La ventilación no invasiva (VNI) y la presión positiva continua en las vías respiratorias (CPAP) son formas de asistencia ventilatoria que se utilizan en la insuficiencia respiratoria aguda cuando un paciente permanece hipóxico a pesar de la optimización del tratamiento médico. Ambas tienen indicaciones adicionales en el entorno crónico.

Estas máquinas se ven comúnmente en las salas de respiratorio, en entornos de alta dependencia y de cuidados intensivos. Como estudiante de medicina o médico de formación, no se espera que inicies o utilices una máquina sin la ayuda de un superior, pero es bueno que conozcas por qué se utilizan y cómo funcionan.

¿Qué es la VNI?

La VNI es una forma de soporte respiratorio que suministra aire, normalmente con oxígeno añadido, a través de una mascarilla por presión positiva, utilizada en la insuficiencia respiratoria. El término VNI suele utilizarse indistintamente con el nombre comercial BiPAP (Bi-level Positive Airway Pressure), que es la máquina más utilizada en el Reino Unido. ¹

La VNI suministra una presión de aire diferente según la inspiración y la espiración. La presión positiva inspiratoria en las vías respiratorias (iPAP) es mayor que la presión positiva espiratoria en las vías respiratorias (ePAP). Por lo tanto, la ventilación es proporcionada principalmente por la iPAP, mientras que la ePAP recluta los alvéolos insuficientemente ventilados o colapsados para el intercambio de gases y permite la eliminación del gas exhalado.
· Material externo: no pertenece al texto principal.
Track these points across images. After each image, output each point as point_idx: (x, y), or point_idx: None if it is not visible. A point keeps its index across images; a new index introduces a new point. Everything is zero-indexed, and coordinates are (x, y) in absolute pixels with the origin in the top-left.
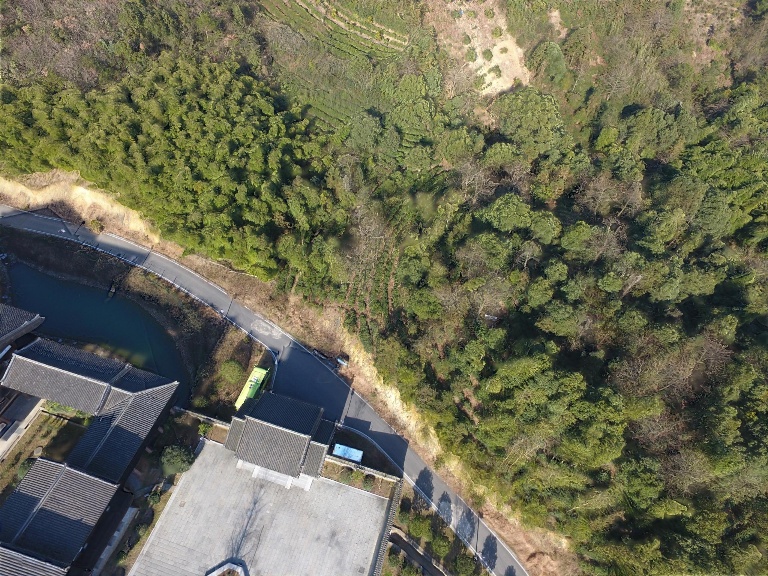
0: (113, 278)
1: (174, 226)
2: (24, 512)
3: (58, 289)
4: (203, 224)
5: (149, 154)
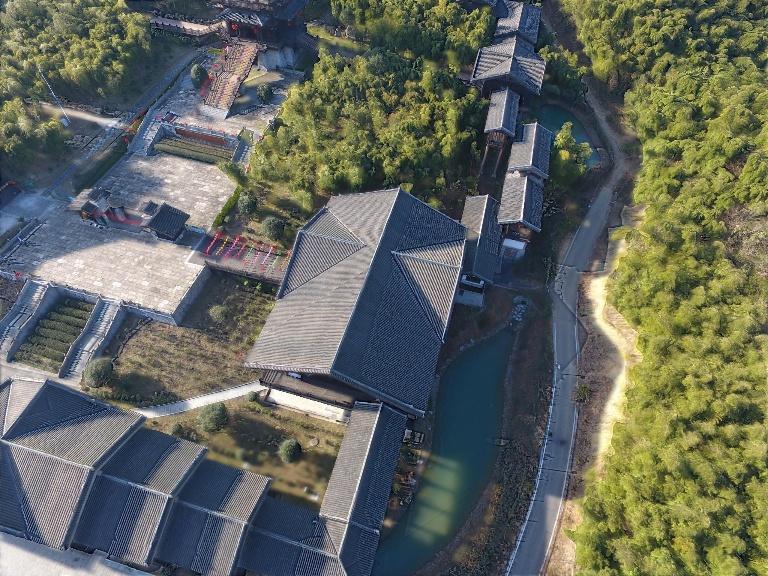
0: (517, 439)
1: (601, 516)
2: (211, 495)
3: (496, 379)
4: (620, 565)
5: (706, 449)
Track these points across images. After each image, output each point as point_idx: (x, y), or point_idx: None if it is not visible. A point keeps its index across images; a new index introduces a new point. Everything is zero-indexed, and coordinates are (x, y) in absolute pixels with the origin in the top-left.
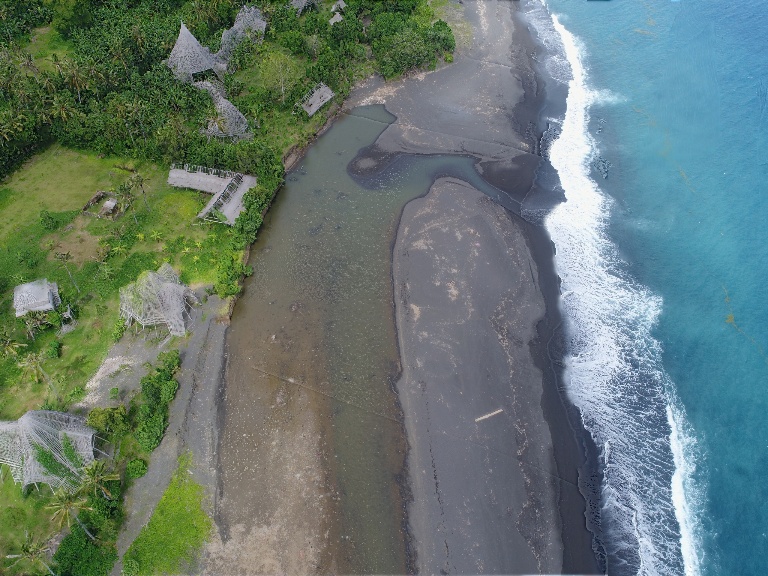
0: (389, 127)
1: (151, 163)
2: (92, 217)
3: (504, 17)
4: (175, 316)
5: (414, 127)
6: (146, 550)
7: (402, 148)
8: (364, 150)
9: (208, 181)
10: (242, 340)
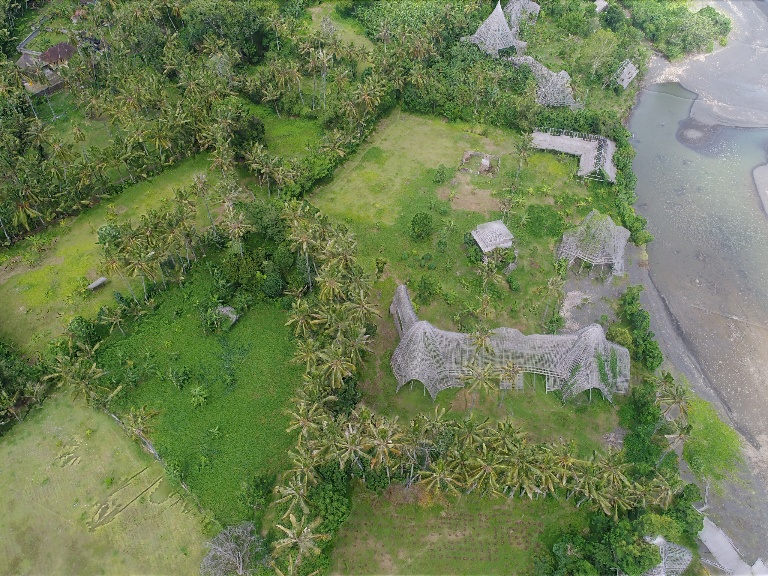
0: (696, 102)
1: (495, 128)
2: (470, 173)
3: (751, 6)
4: (619, 257)
5: (721, 103)
6: (698, 451)
7: (720, 121)
8: (684, 122)
9: (572, 144)
10: (669, 283)
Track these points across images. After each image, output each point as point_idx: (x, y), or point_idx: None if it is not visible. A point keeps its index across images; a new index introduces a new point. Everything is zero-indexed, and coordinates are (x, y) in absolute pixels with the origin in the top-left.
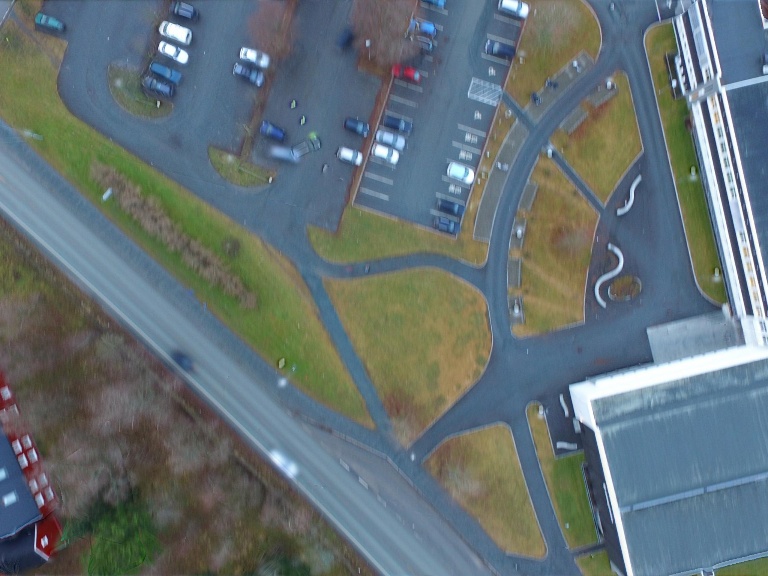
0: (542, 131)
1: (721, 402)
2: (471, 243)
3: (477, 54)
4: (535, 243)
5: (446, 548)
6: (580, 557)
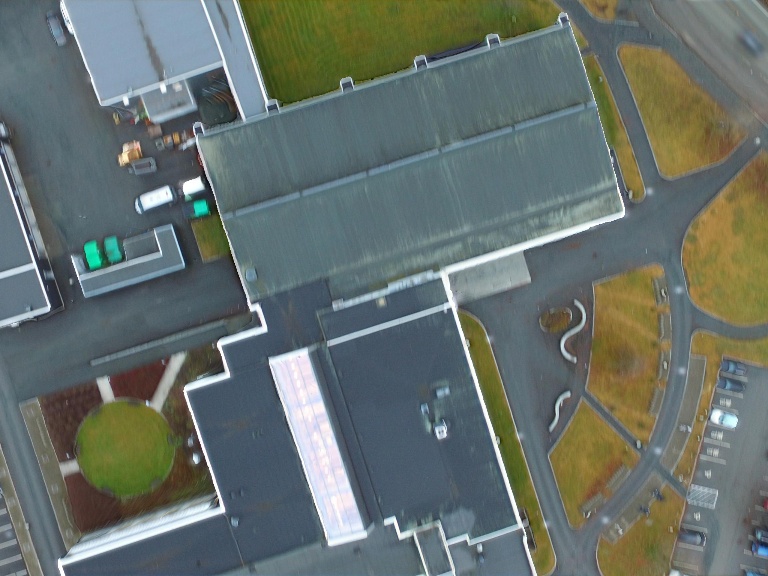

En el contexto agudo, la VNI se utiliza en la insuficiencia respiratoria de tipo 2 (por ejemplo, en una exacerbación de la EPOC), con acidosis respiratoria (pH < 7,35).

¿Qué es la CPAP?

La CPAP suministra una presión positiva fija y constante durante la inspiración y la espiración. Por lo tanto, no es una forma de ventilación, sino que entablilla las vías respiratorias. Si se administra con oxígeno, puede permitir un mayor grado de oxígeno inspirado que otras máscaras de oxígeno. En el ámbito crónico se utiliza para la apnea obstructiva del sueño grave (entablillando la vía aérea superior) y en el ámbito agudo para la insuficiencia respiratoria de tipo 1, por ejemplo en el edema pulmonar agudo (reclutando alvéolos colapsados). Este artículo se centrará en su uso en la insuficiencia respiratoria.

Un poco de fisiología…

Para entender las definiciones anteriores, es necesario conocer la terminología.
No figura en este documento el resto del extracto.